Ninguém se importa se a história for recontada.
A
história do nosso país remonta a descoberta de um novo mundo. A civilização
aportou na Bahia, trazendo política, religião, cultura, erudição, moral,
costume, fé e uma natureza, pressupondo complexidade de pensamento. Aqui vivia
uma população ingênua e simiesca, sem qualquer propósito com os valores cristãos
e de submissão ao clero e à coroa.
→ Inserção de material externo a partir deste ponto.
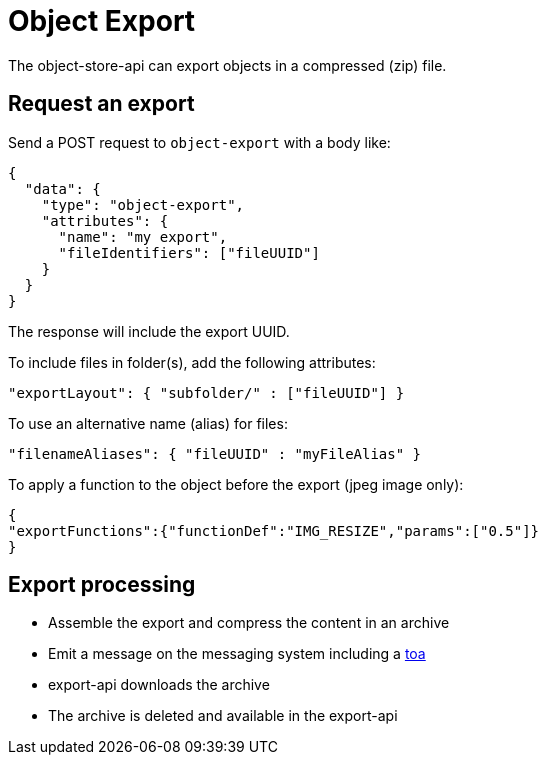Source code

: = Object Export

The object-store-api can export objects in a compressed (zip) file.

== Request an export

Send a POST request to `object-export` with a body like:
```
{
  "data": {
    "type": "object-export",
    "attributes": {
      "name": "my export",
      "fileIdentifiers": ["fileUUID"]
    }
  }
}
```

The response will include the export UUID.

To include files in folder(s), add the following attributes:

```
"exportLayout": { "subfolder/" : ["fileUUID"] }
```

To use an alternative name (alias) for files:
```
"filenameAliases": { "fileUUID" : "myFileAlias" }
```

To apply a function to the object before the export (jpeg image only):
```
{
"exportFunctions":{"functionDef":"IMG_RESIZE","params":["0.5"]}
}
```

== Export processing

* Assemble the export and compress the content in an archive
* Emit a message on the messaging system including a <<_temporary_object_access, toa>>
* export-api downloads the archive
* The archive is deleted and available in the export-api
Voltando sua credulidade às fontes de sua
sobrevivência, desconhecendo a linguagem hierárquica, os nossos “índios”
brasileiros não nutriam impurezas de espírito ou ambições desqualificadas, egocentradas,
melhor dizendo, desvios de conduta justificados por interesses pessoais. Longe
de Atenas, Alexandria ou Roma, os primeiros brasileiros desconheciam o preço
das coisas, pois para eles ideias de valor vital eram a verdade e a felicidade
ancoradas na convivência.
Corrupção
tem a origem de seu significado inexprimível. Não se sabe em que momento da
criação ou que explicação científica, genética ou psicológica se atribui,
contudo o mistério nos leva a desacreditar num fim agradável. Traço perfeito delineia
o horizonte sem nenhuma falha, íris tal qual caleidoscópio da precisão, mas a
que se confere o tropeço? A indagação topa as caravelas portuguesas que
desembarcaram em Porto Seguro. Um recuo muito maior pode ser feito na história,
mas adotemos ali, o limiar do nosso sofisma: por que o brasileiro carrega esse
estigma corruptível? O homem cordial, personalista, altruísta por interesse,
negociador de preços e subornos, de reputação desconfiável, mestiço sem
procedência definida, filho de todos e de ninguém, o bastardo devasso, confiado
à boa vontade do destino, um povo de boa-fé de mercado, de estilo satírico,
jeitoso, amoldável, fadado a ocupar lugares prestigiados na plateia da terceira
classe, desconfigurado, copiador, romântico e cômico, brasileiro.
Tantas
definições ensinadas pela escola do mundo ao filho de pai medíocre, mãe
grandiosa, porém soberba, o Brasil posto no seio de orquídeas sangrentas,
flores delirantes e raras, algumas levianas. Ao norte um vale de silício
esmagador e imprescindível, o Édipo filho da Inglaterra. Parentes negros de
luminosa ascendência paternal reavivam teu âmago, consumindo mais da metade do
teu corpo híbrido. Eis que um clamor esquálido, mas verdadeiro se impõe à nossa
consciência.
Entre
as cores da nossa aquarela, enleio-me ao ver o Brasil. O rumor da tua voz
trepidante, que é séria e altiva, profere-nos a esperança gestada em 1500 d. C.
Pequenas criaturas nasceram em teu organismo, fazendo imaginar o quão caótico é
o teu corpo genérico, fabuloso, miscigenado, teu metabolismo infindo e inquieto
reflete a homérica identidade indefinida que ostentas. E, às vezes, cansados de
esbarrarmos na tua superfície, na tua epiderme ainda reacionária por definição,
cometemos a injustiça de desistirmos de ti, não respeitando o teu passado, teus
(res) sentimentos, a tua idiossincrasia. Sabemos que sucumbes às fraquezas, mas
nem por isso, deixas de ser uma imponente pessoa, que sempre nos traz prazer e
surpresa, senão, já haveria morrido, dados os atentados terroristas
acontecidos. Devo-te realmente fazer essa apologia testamentária, cumprindo
assim meu dever patriótico, ufanista, cristão, moral e cívico.
A
pergunta que refaço diariamente, diuturnamente, lamentando ou esperando meu
gentílico: quando? Se for hoje, bem. O que é, verdadeiramente, não sei, mas
pode ser a morte, a redenção, a verdade ou a desonestidade. Pode ser a
revolução ou a concordância com que já lidamos rotineiramente. Brasil errante,
eu não te amo. O que tenho transformado em verborragia está enraizado no teu
DNA. Difamações, tolices, epifanias, grandezas, corrupções, miscigenações,
disputas, ideologias e alienações, charlatanices, amiguismos, achismos,
parentismos, heterossexualismos e homossexualidades, crentianismos, oligarquias,
descobrimentos, pioneirismos, manias de grandeza, loucuras, políticas e
politicagens, culturas de massa, popular, de gueto, violência, sexualidade,
prostituição e capitalismo selvagem, ditadura, mídia sado-masoquista,
tradições, universidades e ciências, maquinismos, retrocesso, redes sociais,
ordem e progresso, vertigens, regionalismos, parnasianismos e modernismos,
contação de histórias, advogadas nossas, Pedro I e Luiz Inácio, os índios e
Cabral, entre outros seres estranhos: Brasil.